Text passage –
Since conventional cast epoxy transformers are moulded with epoxy-anhydride resin system having no filler or additives in the system, it is difficult to achieve the FRLS (Fire Retardant Low Smoke) properties for the transformer.
A comparatively expensive resin system is obtained if aromatic and/or heterocyclic polyepoxy resins, i.e. polyglycidyl compounds, are combined with aromatic polyamines acting as hardening agents. Such polyamines known, for example, from German Patent 2,743,680, result in network polymers that exhibit a particularly high heat distortion and resistance to ageing. European Patent No. 0274646B discloses that, using 1,3,5-tris(3-amino-4-alkylphenyl)-2,4,6-trioxohexahydrotriazines as hardening agents, laminates with a glass transition temperature of up to 245.degree. C. and good processing and machining characteristics can be obtained.

Although the above-mentioned resin systems have a widely different flammability, they all share the disadvantage of being insufficiently flame-retardant. Therefore, in order to meet the requirement of passing the UL 94 V combustibility test via V-0 classification, which is essential for many applications, the use of highly effective bromine-containing fireproofing agents cannot be avoided. As a result, both the potential hazard associated with bromine compounds and the impaired thermal-mechanical characteristics caused by the bromine compounds must be taken into account.
The flame-retardant properties of red phosphorus has also been described (UK Patent No. 1112139), optionally in combination with finely dispersed silicon dioxide or aluminium oxide hydrate (U.S. Pat. No. 3373135). According to these documents, materials are obtained whose use in electro technical and electronic applications is limited due to the phosphoric acid produced in the presence of moisture and the associated corrosion. Moreover the formation of phosphines is expected when red phosphorus is contacted with moisture at higher temperatures. Organic phosphorus compounds, such as phosphoric acid esters, phosphonic acid esters and phosphines, have also been proposed as flame-retardant additives. Since these compounds are known for their "softening" characteristics and are therefore extensively used worldwide as plasticizers for polymers (UK Patent No. 19794), this alternative is therefore also not very promising.

Recorded data –
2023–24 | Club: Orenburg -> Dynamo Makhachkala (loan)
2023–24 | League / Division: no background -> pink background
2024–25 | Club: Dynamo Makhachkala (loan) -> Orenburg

Task 1 – In the passage on flame-retardant resin systems for cast epoxy transformers, render this sentence in German: "Moreover the formation of phosphines is expected when red phosphorus is contacted with moisture at higher temperatures."
Task 2 – Carry on the passage about flame-retardant resin systems for cast epoxy transformers, starting right after its last sentence.

Result 1 – Darüber hinaus ist die Bildung von Phosphinen zu erwarten, wenn roter Phosphor bei höheren Temperaturen mit Feuchtigkeit in Kontakt gebracht wird.

Result 2 –
JP-B 60421/1987 discloses a flame retardant resin composition comprising an organic resin and a silicone resin containing at least 80% by weight of trifunctional siloxane units. In consideration of the melt processing with the organic resin, a silicone resin consisting essentially of trifunctional siloxane units is used. Since such a silicone resin imparts less flame retardance, more than 10% by weight of the silicone resin must be added in order to achieve a satisfactory flame retardant effect.
JP-B 31513/1988 discloses a thermal oxidation resistant resin composition in which an alkoxy-terminated silicone resin is added. A liquid low molecular weight silicone having a high alkoxy group content is used. The silicone of this type, even when added in a minor amount, can have substantial influence on the outer appearance and strength of moulded resin parts and tends to bleed out of moulded resin parts. The silicone of this type is

susceptible to hydrolysis to form as by-products flammable low-melting compounds such as alcohols. Then, no satisfactory flame retardant effect is expected.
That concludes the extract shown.